12. make sure you have something higher lofted than a PW in your bag (a SW of some sort preferably). you'd be suprised how often people make this mistake. no need to spend the big bucks just yet. before i upgraded my set, i made some very good shots with a $25 Wilson 56deg SW from a discount department store. i use my SW for most chips (Chip: partial swings from near the green best played from the back of the stance with confident, short blows)

13. (MOST IMPORTANT, BY FAR) enjoy the game... its hard. its hard for everyone. regularly argued to be the most difficult, most individualistic game in the popular world. the frusteration never goes away, it just gets more specific. but, the exultation and personal rewards for performance stay about the same across all levels. i think thats why we love it. one man's 60 yard worm-killer to the nearest waterhazard is another man's lipped out birdie putt. JUST REMEMBER: every time you hit a bad shot, someone is working and thinking about golfing... 

getting windy, better stop. i feel like i put alot of energy in this, so i hope something in there helps.




ummm... 14. when your a member of the club and 55+... please let us singles play through occasionally... argh. if you mean it when you say 'enjoy your youth' LET ME FINISH IN UNDER 4 HRS!. hehe.

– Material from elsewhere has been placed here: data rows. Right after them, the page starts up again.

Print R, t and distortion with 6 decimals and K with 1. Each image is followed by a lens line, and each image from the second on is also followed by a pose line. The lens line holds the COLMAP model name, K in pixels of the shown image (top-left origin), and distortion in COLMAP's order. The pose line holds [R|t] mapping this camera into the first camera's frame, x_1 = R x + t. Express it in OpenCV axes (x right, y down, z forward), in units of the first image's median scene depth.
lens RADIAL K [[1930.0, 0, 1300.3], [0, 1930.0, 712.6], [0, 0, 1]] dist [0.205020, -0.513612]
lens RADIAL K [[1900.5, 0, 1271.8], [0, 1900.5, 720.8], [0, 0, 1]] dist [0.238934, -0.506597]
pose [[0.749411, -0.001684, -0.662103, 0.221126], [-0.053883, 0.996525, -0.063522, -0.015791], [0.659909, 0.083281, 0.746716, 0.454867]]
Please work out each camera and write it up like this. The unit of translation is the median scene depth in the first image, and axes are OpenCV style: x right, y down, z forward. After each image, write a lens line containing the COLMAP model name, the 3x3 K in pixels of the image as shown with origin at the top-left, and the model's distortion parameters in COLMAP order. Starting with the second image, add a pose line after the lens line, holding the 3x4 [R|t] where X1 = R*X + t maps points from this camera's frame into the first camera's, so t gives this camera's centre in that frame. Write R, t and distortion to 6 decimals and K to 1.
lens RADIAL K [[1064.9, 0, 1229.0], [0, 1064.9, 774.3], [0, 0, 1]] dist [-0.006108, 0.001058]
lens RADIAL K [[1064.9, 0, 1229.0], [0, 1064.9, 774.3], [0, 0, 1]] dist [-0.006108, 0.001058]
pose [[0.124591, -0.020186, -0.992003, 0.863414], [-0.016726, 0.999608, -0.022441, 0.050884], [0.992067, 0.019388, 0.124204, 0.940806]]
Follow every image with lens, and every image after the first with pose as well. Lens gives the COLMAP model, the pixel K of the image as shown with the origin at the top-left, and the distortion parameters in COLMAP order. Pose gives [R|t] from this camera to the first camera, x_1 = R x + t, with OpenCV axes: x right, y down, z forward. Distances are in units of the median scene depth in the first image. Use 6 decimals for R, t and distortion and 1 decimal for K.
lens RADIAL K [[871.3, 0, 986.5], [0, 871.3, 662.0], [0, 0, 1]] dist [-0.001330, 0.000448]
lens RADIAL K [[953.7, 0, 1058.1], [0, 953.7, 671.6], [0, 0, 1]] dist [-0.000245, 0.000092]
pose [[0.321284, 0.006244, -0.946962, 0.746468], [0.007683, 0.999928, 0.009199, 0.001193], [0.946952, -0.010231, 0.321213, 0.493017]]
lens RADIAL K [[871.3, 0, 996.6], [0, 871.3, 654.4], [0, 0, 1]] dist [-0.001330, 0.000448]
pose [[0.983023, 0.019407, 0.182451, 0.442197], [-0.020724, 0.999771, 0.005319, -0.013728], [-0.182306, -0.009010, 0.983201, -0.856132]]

fundimentals include quotes, right? mark twain said 'golf is a good walk spoiled'

to all the other forum members, feel free to add/refine the list. just lookin for a good format to point future posters.


----------



## Dawson (Jul 18, 2007)

Thanks a ton guys... I had my buddy take a few videos on his phone of my swing and have found it to be rather consistent, but on my downswing - I'm tending to come over the top instead of keeping the club on plane.... any thoughts?


----------



## indiginit (Jun 13, 2007)

there are as many ways to 'come-over-the-top' as there are golf swings. i bet its the most common destroyer of golf swings. (that and tempo.. but who cares about tempo if you arent putting the clubhead on plane?)

in my case, i come over the top when i don't rotate my hips away from the target enough on my backswing; i pay particular attention to my backside hip (right for RH golfers). the hips have a profound effect on the shoulders... if my shoulder-turn is off-plane (over-the-top) it usually means i didn't clear (rotate) my hips enough on the backswing, especially with the longer clubs. but that me...

i work on a good torso rotation in front of a full length mirror without a club and my arms crossed on my chest. boring, but effective. 

look around on youtube.com, as mentioned by another poster... a 'golf lesson pivot' or 'golf lesson rotation' search or something along those lines might help you find (or at least rule out) some of the classic causes. 

if you don't give yourself plenty of space for your arms/hands to come from the inside on the downswing, your upper body has no choice but to alter your swing-plane. or .... or.... or....

its so hard to give specific swing advice without seeing the swing... so much of golf is feel, its hard to explain with out visual aids. hope this gets ya on the right track, though... youtube.com is a good resource if you can get through all the crap.

and $0.98's your change (i have a tendency to make long posts... let me know if i go 'over-the-top' hehe)


----------